In this lesson we will:
- In this lesson we will look at how data orchestration tools are commonly integrated with ClickHouse.
What Is Data Orchestration?
Data Orchestration is the process of moving and manipulating data in order to meet the analytical and operational needs of the modern business.
It includes:
- Extracting data from various source systems and databases;
- Cleaning, de-duplicating and enhancing data;
- Applying analytics to the data to provide insights to the business;
- Copying data files to the correct locations and downstream systems.

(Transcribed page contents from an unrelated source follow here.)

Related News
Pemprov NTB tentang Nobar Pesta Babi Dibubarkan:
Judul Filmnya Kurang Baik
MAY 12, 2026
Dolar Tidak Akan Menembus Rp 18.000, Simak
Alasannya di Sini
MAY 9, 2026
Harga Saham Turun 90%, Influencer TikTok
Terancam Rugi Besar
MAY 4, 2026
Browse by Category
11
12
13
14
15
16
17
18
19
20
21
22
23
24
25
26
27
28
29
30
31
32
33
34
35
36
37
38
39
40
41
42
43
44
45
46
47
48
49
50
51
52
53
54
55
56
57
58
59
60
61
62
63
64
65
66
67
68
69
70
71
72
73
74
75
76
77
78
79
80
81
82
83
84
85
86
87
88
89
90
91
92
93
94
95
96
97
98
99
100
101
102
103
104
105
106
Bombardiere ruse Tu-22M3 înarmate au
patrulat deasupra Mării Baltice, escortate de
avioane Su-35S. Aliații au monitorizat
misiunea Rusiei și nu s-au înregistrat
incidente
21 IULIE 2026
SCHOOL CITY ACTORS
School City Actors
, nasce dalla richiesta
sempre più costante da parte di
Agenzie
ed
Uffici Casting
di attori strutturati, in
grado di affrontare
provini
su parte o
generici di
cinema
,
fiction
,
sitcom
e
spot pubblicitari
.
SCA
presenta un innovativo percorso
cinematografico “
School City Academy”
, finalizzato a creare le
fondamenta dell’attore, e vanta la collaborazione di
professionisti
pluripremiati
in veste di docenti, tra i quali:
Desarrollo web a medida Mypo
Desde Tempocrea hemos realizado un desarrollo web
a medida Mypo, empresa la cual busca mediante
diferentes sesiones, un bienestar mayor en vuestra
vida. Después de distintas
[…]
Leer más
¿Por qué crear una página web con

These activities are likely to involve multiple systems and tools, and likely to span lots of different data sources. For this reason, orchestration can be thought of as an integration process that co-ordinates lots of different systems into a coherent end to end solution.
Operations
The orchestration tasks will typically need to be run on a continuous and periodic schedule, for instance hourly or daily in order to process new data.

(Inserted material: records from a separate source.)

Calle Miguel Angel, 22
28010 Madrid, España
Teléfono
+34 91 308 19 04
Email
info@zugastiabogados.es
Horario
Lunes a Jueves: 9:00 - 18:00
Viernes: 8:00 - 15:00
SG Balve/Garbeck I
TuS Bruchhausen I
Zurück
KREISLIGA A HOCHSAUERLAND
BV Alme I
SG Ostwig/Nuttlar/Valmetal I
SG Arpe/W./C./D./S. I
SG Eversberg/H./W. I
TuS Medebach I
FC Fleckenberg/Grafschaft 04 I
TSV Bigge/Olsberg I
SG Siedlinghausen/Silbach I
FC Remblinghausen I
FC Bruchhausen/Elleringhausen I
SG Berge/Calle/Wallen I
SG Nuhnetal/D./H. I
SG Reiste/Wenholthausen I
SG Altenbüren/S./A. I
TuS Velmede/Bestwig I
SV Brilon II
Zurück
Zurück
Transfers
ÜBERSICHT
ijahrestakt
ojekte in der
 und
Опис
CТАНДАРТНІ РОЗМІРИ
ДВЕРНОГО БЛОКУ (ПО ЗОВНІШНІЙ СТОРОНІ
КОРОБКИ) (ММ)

This is the second major responsibility of the orchestrator, managing the jobs so that data is produced in a robust and reliable way, whilst providing operational support to administrators.
Data Pipelines
The jobs in our data orchestration world are likely to have dependencies on other jobs.
For instance, when a new batch of data is delivered, perhaps we need to run a job to de-duplicate and add new fields into the dataset. Next, we might calculate a number of different analytics suites. After that, we may need to copy the resulting files into some line of business data warehouse ready for consumption.

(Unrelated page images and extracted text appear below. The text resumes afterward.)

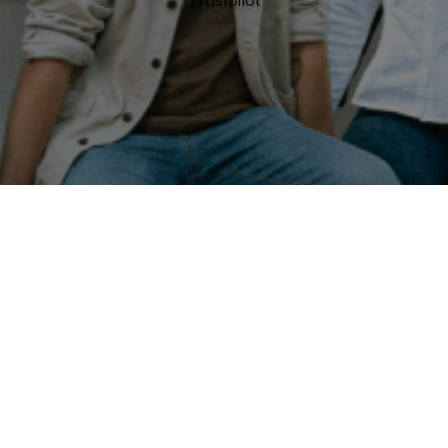
Trustpilot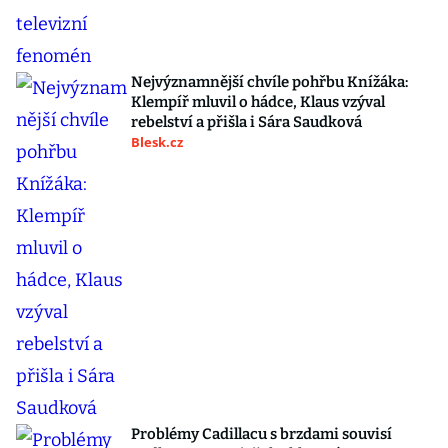
Nejvýznamnější chvíle pohřbu Knížáka:
Klempíř mluvil o hádce, Klaus vzýval
rebelství a přišla i Sára Saudková
Blesk.cz
Problémy Cadillacu s brzdami souvisí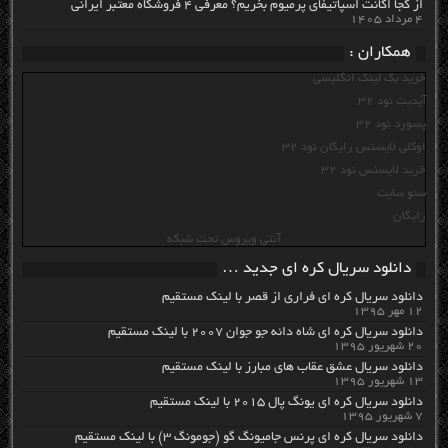
از کجا اکانت اسپاتیفای پرمیوم بخریم؟ معرفی ۴ فروشگاه معتبر ایرانی
۴ مرداد ۱۴۰۵
همکاران :
خرید بک لینک انگلیسی
آپدیت نود 32
پسورد نود 32
اوکلی لایسنس رایگان نود 32
خرید لایسنس نود 32
سئو سایت
رایگان
آنتی ویروس تحت شبکه
دانلود سریال کره ای جدید …
دانلود سریال کره ای فراری از قصر با لینک مستقیم
۱۲ مهر ۱۳۹۵
دانلود سریال کره ای شاه دائه جو جوان ۲۰۰۷ با لینک مستقیم
۲۰ شهریور ۱۳۹۵
دانلود سریال عشق عقاب های مبارز با لینک مستقیم
۱۳ شهریور ۱۳۹۵
دانلود سریال کره ای یونگ پال ۲۰۱۵ با لینک مستقیم
۷ شهریور ۱۳۹۵
دانلود سریال کره ای پرنس جامیونگ گو (جومونگ ۳) با لینک مستقیم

This gives rise to the concept of a data pipeline, where jobs are executed one after the other and the pipeline only proceeds if each step in the pipeline is succesful.
Dependency Graph
As well as executing jobs in a sequential pipeline, we may also have situations where some sections of the pipeline can run in parallel, and where the pipelines can branch depending on what is found in the data.
This gives rise to a Dependency Graph or what is sometimes referred to technically as a Directed Acyclic Graph or DAG of jobs.
Executing these DAGs is an efficient and robust way is the key capability provided by Dagster and similar tools.